Rule 401 leaves unchanged the preexisting relevancy test that has applied historically under the common law of Alabama. See, e.g., Aetna Life Ins. Co. v. Lavoie, 470 So.2d 1060, 1078 (Ala.1984) (“whether the offered evidence bears any logical relationship to the ultimate inference for which it is offered”) (emphasis added), vacated, 475 U.S. 813 (1986); Gafford v. State, 122 Ala. 54, 25 So. 10, 12 (1899) (characterizing the issue as one of whether “the testimony offered to be introduced by defendant [would] have any tendency, even though slight, to shed light on the main inquiry”) (emphasis added); Mattison v. State, 55 Ala. 224, 232 (1876) (“Whatever tends to shed light on the main inquiry… is, as a general rule, admissible evidence.”); C. Gamble, McElroy’s Alabama Evidence § 21.01(l) (4th ed. 1991).
Relevancy remains a question over which the trial court has wide discretion. Eason v. Comfort, 561 So.2d 1068 (Ala.1990); Roberson v. Ammons, 477 So.2d 957 (Ala.1985); Ott v. Fox, 362 So.2d 836 (Ala.1985) (observing that the trial judge has great discretion concerning the relevancy of evidence). That discretion is not unbridled. Ham v. Hood, 340 So.2d 763 (Ala.1976). However, the trial court’s ruling on relevancy will not be reversed unless it is plain that error was committed. Harper v. Baptist Medical Center-Princeton, 341 So.2d 133 (Ala.1976). Indeed, the trial court’s ruling on relevancy will not be disturbed on appeal unless discretion has been abused. Ryan v. Acuff, 435 So.2d 1244 (Ala.1983).
Not all relevancy questions are resolved by application of the test of logic alone. The concepts of remoteness and dissimilarity, for example, continue as factors to be considered in the trial court’s discretionary determination of relevancy. Pack v. State, 461 So.2d 910 (Ala.Crim.App.1984) (dissimilarity); Kindig v. Rea, 334 So.2d 681 (Ala.1976) (remoteness); C. Gamble, McElroy’s Alabama Evidence § 21.01(2) (4th ed. 1991). Additionally, some situations recur with such frequency that they give rise to individual, specific rules of relevancy.

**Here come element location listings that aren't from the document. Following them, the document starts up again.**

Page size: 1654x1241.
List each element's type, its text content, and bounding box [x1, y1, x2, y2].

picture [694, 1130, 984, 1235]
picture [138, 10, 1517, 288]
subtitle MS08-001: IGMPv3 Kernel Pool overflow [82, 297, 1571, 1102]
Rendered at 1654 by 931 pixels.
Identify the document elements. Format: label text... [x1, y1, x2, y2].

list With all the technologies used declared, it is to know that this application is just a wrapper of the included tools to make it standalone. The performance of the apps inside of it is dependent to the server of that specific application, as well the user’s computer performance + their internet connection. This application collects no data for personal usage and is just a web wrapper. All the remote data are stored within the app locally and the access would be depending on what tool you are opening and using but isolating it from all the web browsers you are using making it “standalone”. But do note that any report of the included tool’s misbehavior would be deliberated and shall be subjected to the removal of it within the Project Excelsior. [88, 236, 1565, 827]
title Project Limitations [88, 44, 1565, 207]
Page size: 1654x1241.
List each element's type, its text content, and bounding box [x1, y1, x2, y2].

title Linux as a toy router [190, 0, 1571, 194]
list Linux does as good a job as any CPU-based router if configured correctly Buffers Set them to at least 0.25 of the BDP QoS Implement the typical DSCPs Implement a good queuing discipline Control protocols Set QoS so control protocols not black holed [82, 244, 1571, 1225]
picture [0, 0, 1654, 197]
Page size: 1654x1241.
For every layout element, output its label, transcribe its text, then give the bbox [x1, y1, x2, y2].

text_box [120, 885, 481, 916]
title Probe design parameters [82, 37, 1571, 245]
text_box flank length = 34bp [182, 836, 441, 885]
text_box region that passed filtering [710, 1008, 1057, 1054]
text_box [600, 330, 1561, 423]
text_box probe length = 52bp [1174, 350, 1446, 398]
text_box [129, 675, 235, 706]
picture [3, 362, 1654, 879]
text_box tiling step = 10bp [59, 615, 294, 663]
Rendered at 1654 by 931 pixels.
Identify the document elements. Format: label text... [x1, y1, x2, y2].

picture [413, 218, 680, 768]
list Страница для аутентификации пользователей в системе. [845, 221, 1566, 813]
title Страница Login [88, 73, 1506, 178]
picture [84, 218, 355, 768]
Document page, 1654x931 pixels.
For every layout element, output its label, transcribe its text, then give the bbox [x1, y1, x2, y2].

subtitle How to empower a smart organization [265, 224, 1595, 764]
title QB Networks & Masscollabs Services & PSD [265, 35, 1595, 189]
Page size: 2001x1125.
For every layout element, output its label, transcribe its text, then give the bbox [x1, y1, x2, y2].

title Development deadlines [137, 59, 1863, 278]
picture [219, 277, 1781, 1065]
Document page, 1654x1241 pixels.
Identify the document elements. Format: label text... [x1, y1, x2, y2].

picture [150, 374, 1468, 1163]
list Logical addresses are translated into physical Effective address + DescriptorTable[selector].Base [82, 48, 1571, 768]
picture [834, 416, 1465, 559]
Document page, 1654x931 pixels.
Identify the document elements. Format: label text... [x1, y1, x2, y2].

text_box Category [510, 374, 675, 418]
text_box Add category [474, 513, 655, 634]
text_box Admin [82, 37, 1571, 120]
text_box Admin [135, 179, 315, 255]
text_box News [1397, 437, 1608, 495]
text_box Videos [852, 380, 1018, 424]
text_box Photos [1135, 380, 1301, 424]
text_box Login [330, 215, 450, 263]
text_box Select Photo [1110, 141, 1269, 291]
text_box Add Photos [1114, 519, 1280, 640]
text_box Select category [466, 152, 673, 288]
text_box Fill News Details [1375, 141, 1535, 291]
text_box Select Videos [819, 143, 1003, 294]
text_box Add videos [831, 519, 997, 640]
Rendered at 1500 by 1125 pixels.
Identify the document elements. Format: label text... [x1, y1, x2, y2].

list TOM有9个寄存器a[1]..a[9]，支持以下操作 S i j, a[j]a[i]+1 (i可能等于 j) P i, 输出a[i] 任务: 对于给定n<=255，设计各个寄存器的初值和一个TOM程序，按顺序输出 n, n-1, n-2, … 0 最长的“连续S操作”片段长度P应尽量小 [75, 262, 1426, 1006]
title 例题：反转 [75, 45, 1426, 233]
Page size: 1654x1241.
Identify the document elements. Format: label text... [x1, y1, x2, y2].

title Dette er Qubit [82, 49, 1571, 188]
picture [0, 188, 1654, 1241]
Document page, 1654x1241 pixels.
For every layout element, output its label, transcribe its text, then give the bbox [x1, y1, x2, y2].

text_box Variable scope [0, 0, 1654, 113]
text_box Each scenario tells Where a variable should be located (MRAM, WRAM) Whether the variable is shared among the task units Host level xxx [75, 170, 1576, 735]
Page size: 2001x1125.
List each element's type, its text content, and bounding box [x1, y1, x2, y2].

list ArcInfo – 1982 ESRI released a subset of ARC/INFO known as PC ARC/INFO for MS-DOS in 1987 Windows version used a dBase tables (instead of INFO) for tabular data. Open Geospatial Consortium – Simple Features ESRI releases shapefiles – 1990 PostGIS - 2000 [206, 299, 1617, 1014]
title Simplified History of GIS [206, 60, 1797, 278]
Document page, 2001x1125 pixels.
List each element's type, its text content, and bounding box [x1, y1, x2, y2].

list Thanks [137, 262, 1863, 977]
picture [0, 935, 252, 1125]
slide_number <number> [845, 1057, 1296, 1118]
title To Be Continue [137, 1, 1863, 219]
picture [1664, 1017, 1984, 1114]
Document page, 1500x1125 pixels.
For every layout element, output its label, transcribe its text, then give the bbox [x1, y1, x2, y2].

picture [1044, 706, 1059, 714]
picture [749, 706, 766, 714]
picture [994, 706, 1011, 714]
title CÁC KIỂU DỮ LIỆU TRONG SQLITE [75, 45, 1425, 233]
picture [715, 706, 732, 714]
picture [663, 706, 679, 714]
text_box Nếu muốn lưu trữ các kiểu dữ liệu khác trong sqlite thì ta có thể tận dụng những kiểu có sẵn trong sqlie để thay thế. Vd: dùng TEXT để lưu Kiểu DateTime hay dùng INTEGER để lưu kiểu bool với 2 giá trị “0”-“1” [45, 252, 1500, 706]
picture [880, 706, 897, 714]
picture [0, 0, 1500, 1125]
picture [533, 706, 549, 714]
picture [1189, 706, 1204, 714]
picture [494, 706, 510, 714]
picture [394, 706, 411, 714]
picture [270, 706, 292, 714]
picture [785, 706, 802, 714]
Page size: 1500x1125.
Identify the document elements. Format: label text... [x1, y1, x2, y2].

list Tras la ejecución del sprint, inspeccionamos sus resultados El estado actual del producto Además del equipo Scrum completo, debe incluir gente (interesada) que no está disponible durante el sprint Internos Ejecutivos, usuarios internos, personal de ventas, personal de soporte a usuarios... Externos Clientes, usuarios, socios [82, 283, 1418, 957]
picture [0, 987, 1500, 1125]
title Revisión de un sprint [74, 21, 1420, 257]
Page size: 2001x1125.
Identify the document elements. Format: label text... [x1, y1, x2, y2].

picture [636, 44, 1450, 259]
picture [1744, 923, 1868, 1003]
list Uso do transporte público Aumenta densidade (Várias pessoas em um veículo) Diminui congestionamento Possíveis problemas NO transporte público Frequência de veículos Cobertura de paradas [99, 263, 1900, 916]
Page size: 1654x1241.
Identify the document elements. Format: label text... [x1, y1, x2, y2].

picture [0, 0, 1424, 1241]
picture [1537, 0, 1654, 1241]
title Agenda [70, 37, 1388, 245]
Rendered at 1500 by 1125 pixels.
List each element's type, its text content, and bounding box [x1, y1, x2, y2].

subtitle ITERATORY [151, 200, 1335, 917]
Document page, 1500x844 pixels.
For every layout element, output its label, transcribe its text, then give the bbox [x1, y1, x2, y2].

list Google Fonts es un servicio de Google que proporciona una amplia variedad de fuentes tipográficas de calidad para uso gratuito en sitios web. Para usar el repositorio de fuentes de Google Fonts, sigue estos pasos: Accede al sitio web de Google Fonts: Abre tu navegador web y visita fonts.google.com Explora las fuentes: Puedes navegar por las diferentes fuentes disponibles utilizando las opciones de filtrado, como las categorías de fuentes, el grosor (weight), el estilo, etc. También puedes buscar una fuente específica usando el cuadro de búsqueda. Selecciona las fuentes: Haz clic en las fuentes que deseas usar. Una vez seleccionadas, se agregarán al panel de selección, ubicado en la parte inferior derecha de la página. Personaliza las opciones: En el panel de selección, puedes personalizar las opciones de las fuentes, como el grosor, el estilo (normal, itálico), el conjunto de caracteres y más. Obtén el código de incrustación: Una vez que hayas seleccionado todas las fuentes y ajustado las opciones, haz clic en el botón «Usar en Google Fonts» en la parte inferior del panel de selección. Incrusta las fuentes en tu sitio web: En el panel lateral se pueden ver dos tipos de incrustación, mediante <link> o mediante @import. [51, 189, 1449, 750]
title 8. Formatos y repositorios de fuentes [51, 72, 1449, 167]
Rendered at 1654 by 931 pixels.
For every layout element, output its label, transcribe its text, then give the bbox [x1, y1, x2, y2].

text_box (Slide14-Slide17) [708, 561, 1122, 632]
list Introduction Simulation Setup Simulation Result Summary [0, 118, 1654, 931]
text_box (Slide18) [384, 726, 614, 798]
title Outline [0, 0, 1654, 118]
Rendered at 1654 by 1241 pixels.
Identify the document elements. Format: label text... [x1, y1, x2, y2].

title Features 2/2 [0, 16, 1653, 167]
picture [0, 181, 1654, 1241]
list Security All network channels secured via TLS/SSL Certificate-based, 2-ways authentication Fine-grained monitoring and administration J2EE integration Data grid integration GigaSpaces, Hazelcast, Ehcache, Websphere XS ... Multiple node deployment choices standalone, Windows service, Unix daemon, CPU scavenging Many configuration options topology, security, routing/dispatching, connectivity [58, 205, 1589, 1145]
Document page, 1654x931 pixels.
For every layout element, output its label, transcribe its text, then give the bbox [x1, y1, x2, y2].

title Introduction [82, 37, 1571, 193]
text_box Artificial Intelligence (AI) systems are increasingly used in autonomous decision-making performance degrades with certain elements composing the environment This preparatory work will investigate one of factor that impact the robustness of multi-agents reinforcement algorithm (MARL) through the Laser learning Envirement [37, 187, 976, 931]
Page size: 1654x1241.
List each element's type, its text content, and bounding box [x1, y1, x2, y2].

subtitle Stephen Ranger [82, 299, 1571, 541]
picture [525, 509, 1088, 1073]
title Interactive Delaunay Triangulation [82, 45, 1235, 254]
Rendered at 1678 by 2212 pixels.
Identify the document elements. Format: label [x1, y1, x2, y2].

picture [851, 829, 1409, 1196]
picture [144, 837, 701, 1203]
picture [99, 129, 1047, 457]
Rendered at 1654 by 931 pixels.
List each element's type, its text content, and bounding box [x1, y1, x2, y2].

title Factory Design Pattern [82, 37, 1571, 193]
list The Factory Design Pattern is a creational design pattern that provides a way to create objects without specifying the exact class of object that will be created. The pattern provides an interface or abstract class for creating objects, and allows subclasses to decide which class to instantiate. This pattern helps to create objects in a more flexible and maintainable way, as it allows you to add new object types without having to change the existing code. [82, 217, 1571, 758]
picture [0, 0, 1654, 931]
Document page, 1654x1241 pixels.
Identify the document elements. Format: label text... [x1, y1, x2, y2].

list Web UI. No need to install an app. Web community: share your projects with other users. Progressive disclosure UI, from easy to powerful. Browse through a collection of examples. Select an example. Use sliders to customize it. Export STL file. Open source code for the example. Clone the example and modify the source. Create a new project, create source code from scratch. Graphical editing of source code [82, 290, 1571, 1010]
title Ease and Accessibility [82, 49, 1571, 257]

See, e.g., Ala.R.Evid. 404(a) (setting out a general exclusionary rule regarding character evidence offered as a basis from which to infer how a person acted on the occasion at issue); Ala.R.Evid. 407 (declaring irrelevant subsequent remedial measures of a civil defendant when offered to prove antecedent negligence or culpable conduct); Ala.R.Evid. 411 (excluding evidence of a civil defendant’s liability insurance coverage when offered to prove negligence).
Rule 401 merges the separate evidentiary concepts of materiality and relevancy. No relevant evidence is to be admitted unless its logical relevancy goes toward a fact or inference that is “of consequence to the determination of the action.” By use of this phrase, Rule 401 adopts the common law materiality concept, as that concept has evolved. See C. Gamble & F. James III, Perspectives on the Evidence Law of Alabama: A Decade of Evolution, 1977-1987, 40 Ala.L.Rev. 95, 99 (1988); C. Gamble & G. Windle, Subsequent Remedial Measures Doctrine in Alabama: From Exclusion to Admissibility and the Death of Policy, 37 Ala.L.Rev. 547, 555 (1986) (distinguishing between materiality and relevancy in admission of postaccident safety measures). The broader phrase “of consequence,” in lieu of the common law term “material,” is adopted so as to include within the term “relevant evidence” that which is not necessarily in dispute and that which is no more than an aid to the trier of fact in understanding other facts that are material or in dispute. Charts and photographs, for example, fall into this category. See State v. Howington, 268 Ala. 574, 109 So.2d 676 (1959) (cross-examination of a witness may even pertain to irrelevant and immaterial matters as bearing on memory, accuracy, credibility, interest, or sincerity).